Estatísticas e Análises, Mundo | 5 de junho de 2015

Pesquisa questiona necessidade do exame patológico de pólipos removidos do cólon

Lentes ópticas de alta definição diminuiriam custos 
Pesquisa questiona necessidade do exame patológico de pólipos removidos do cólon

Segundo um amplo estudo conduzido por médicos pesquisadores da Mayo Clinic, dos EUA, o exame patológico de pólipos removidos do cólon de um paciente pode ser um procedimento desnecessário. O trabalho foi publicado ainda em 2014 na Gastrointestinal Endoscopy, e a Sociedade Americana de Endoscopia Gastrintestinal está usando o estudo para revisar as atuais diretrizes da colonoscopia destinada a avaliar quando um exame patológico dos pólipos é necessário.

A pesquisa acompanhou 522 pacientes e revelou que os gastroenterologistas experientes podem avaliar corretamente se um pólipo é pré-canceroso ou benigno, usando lentes ópticas de alta definição durante a colonoscopia. As análises – em comparação a avaliações patológicas dos pólipos – tiveram precisão de 96% a 97%, dependendo de qual das duas gerações de colonoscópios foi utilizada.

“Descobrimos que os gastrenterologistas que usam colonoscópios ópticos de alta definição podem fazer diagnósticos e tratamentos excelentes dos pólipos, sem o recurso adicional do exame patológico”, afirma o gastrenterologista Michael Wallace, principal pesquisador do estudo. De acordo com o trabalho da Mayo Clinic, o exame patológico dos pólipos como requer a prática médica atual é desnecessário.

A equipe, em sua pesquisa, utilizou o colonoscópio Exera II 180 e colonoscópio Exera III 190, equipamentos de alta definição e a geração mais antiga (180) ainda é amplamente usada, para avaliar 927 pólipos. Um diagnóstico óptico (também chamado de “biópsia virtual”) foi suficiente para médicos experientes determinarem que pólipos benignos (hiperplásicos) eram efetivamente benignos, bem como os pólipos potencialmente pré-cancerosos (adenomas) eram os que tinham risco de desenvolvimento de tumor.

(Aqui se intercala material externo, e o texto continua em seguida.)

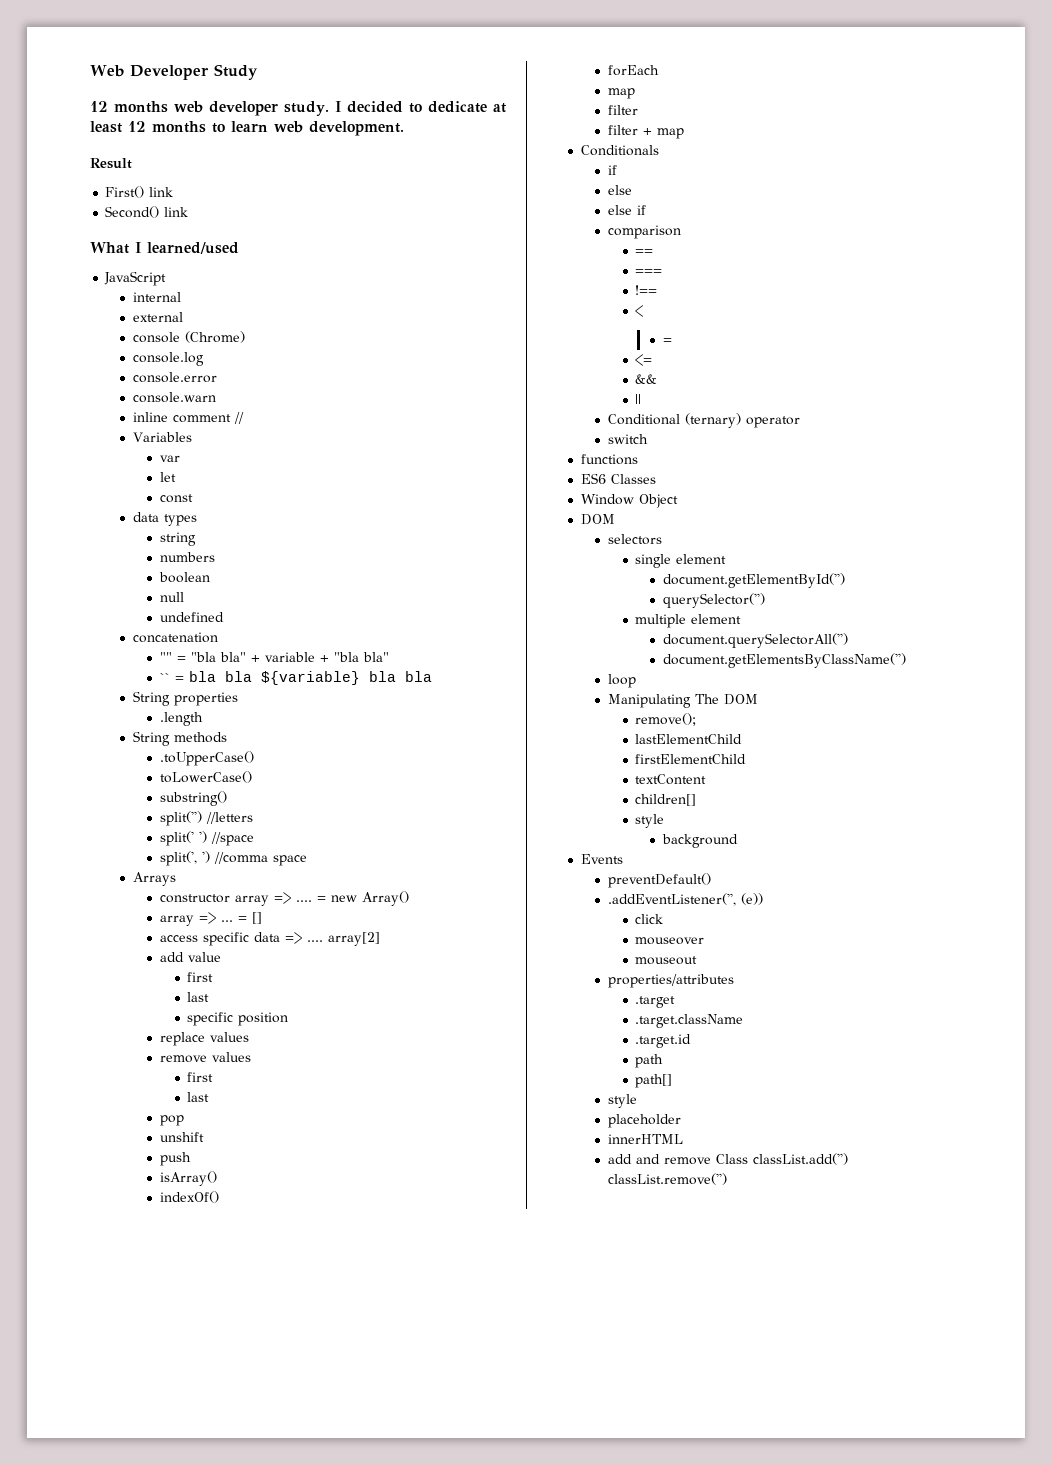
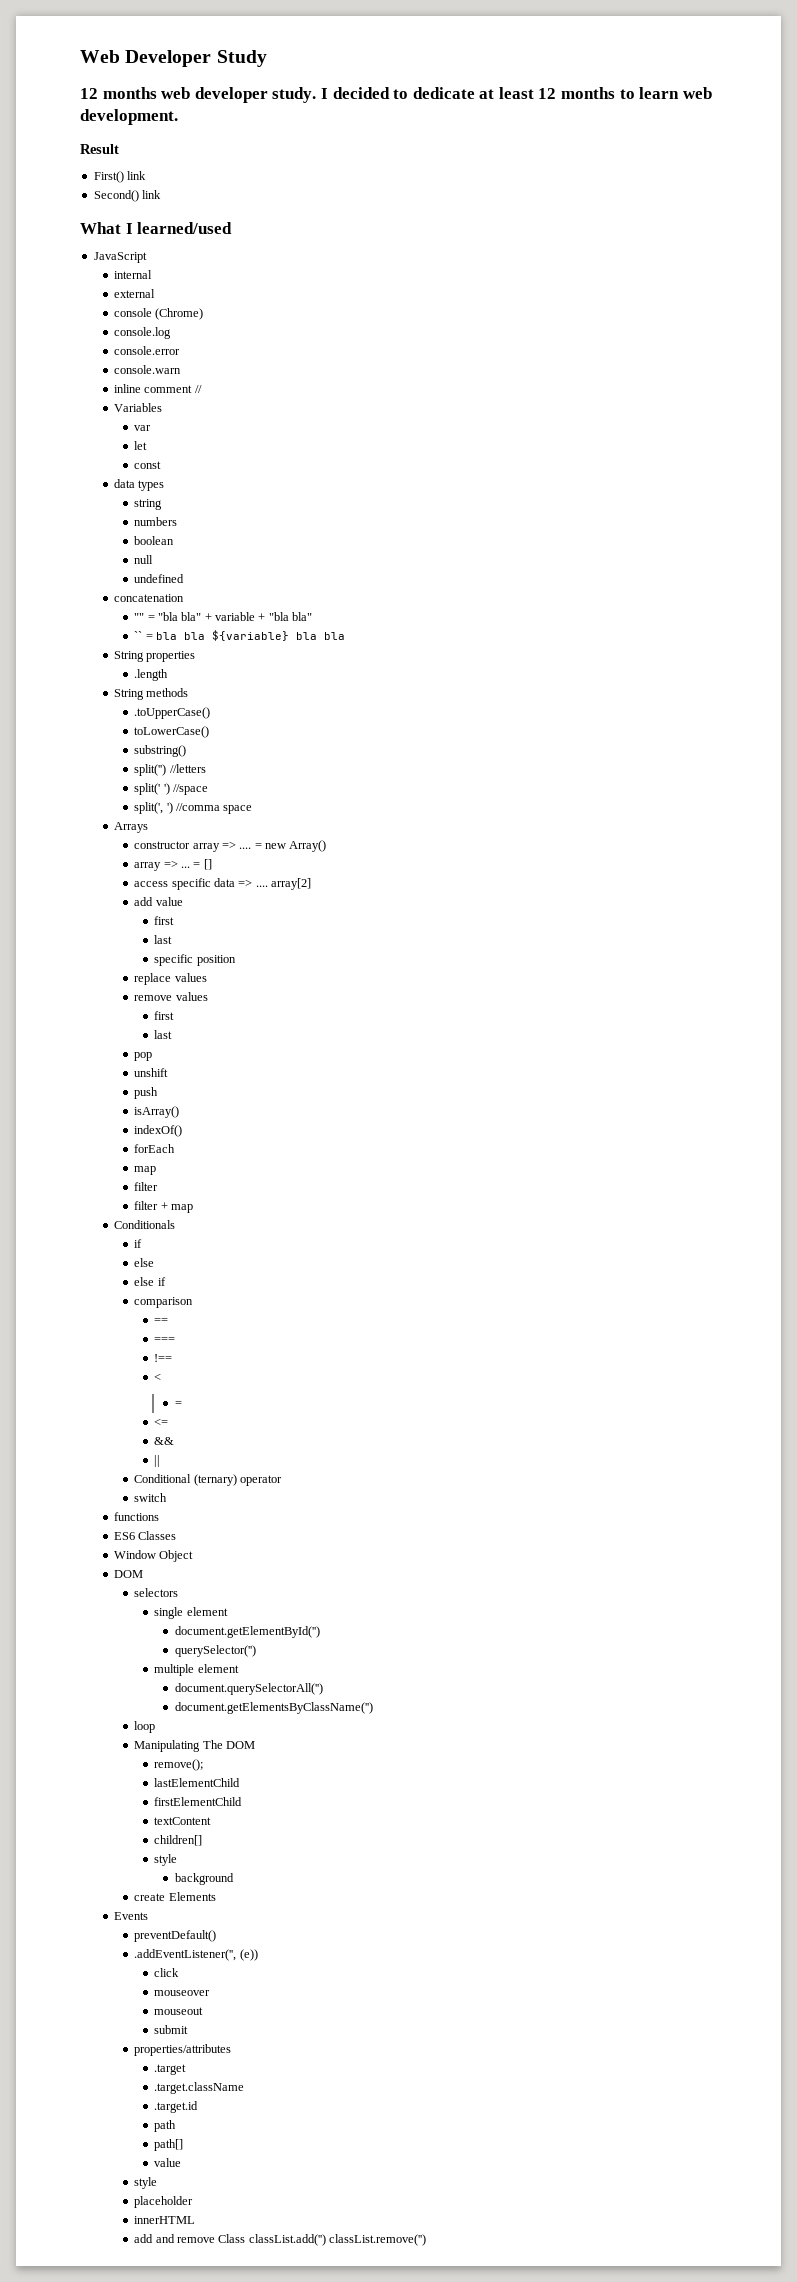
(738, 841) none -> [134,1892,216,1901] // create Elements
(698, 960) none -> [154,2025,189,2034] // submit
(673, 1081) none -> [154,2158,182,2167] // value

Não fazer o exame poderia, conforme a pesquisa, resultar em uma economia significativa de custos para o paciente e para o sistema de saúde em geral, além de fornecer informações e recomendações mais rápidas para o tratamento do paciente.

“A colonoscopia é um procedimento razoavelmente caro e uma grande parte dos custos está na análise patológica dos pólipos que são removidos do paciente, para verificar se são pré-cancerosos ou benignos, um exame que determina quando um paciente precisa de outra colonoscopia”, argumenta Wallace.

Os pesquisadores também descobriram que os médicos participantes, usando colonoscópios, conseguiram uma taxa de detecção de adenomas extremamente alta: 50% para o modelo 180 e 52% para o modelo 190. Michael Wallace lembrou que “estudos têm mostrado uma taxa de detecção de adenomas de 33%, o que significa que adenomas são encontrados em 33 de 100 pessoas que se submetem a colonoscopia”, uma média considerada “excelente” pelo pesquisador. “As atuais referências nacionais recomendam uma taxa de detecção de adenoma de pelo menos 20%. Nós encontramos muito mais”, ressaltou.

Quanto mais pólipos adenomas são detectados, menor é o risco de desenvolver câncer do cólon. O estudo sugere que é possível usar um colonoscópio óptico para realizar uma colonoscopia altamente precisa, dispensando o laboratório de patologia e reduzindo custos. “Outra vantagem é a de que nós podemos dizer ao paciente, logo após o procedimento, o que encontramos e quando o próximo exame precisa ser feito, ao invés de esperar um ou dois dias para receber o resultado do exame de patologia”, explica o gastroenterologista.